Yan Tang, Martin Cooke, Bruno Fazenda, Trevor Cox.
Journal of the Acoustical Society of America

One criterion in the design and evaluation of binaural sound scenes is an assessment of how much of the intended message is correctly understood by listeners. While advances have been made in quantifying the intelligibility of single channel speech in noise, relatively little work has been done on objective intelligibility metrics for binaural listening conditions. Motivated by better-ear glimpsing and binaural masking level differences, the current study describes and evaluates a binaural distortion-weighted glimpse proportion metric, BiDWGP that operates with either binaural signals or single channel signals from each sound source along with their locations in a horizontal plane. Two listening experiments were performed with stationary noise and competing speech, one in the presence of a single masker, the other with multiple maskers, for a variety of spatial configurations of target speech and maskers.
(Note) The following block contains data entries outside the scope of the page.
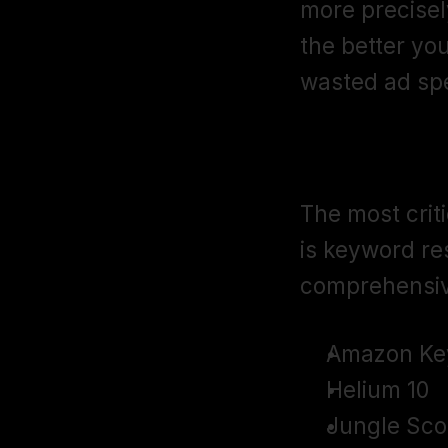
more precisel
the better yo
wasted ad sp
Keyword Res
The most crit
is keyword res
comprehensiv
Amazon Ke
Helium 10
Jungle Sco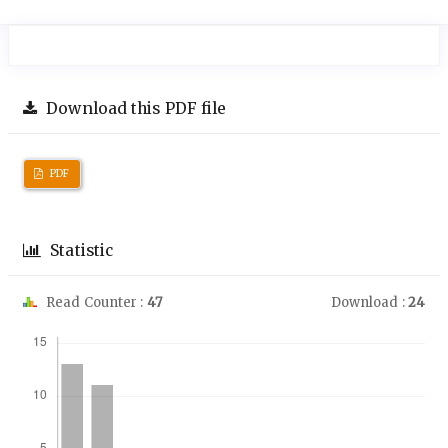
Download this PDF file
PDF
Statistic
Read Counter :
47
Download :
24
Downloads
The BiDWGP metric predicts listener keyword scores with correlations of 0.95 and 0.91 respectively for stationary and fluctuating maskers. In multiple-masker conditions, when the two types of masker are considered separately, correlations rise to 0.98 for both types of masker. Predictions for binaural and single channel inputs are very similar, suggesting that the BiDWGP metric can be applied to the design of sound scenes where individual sound sources and their locations are available.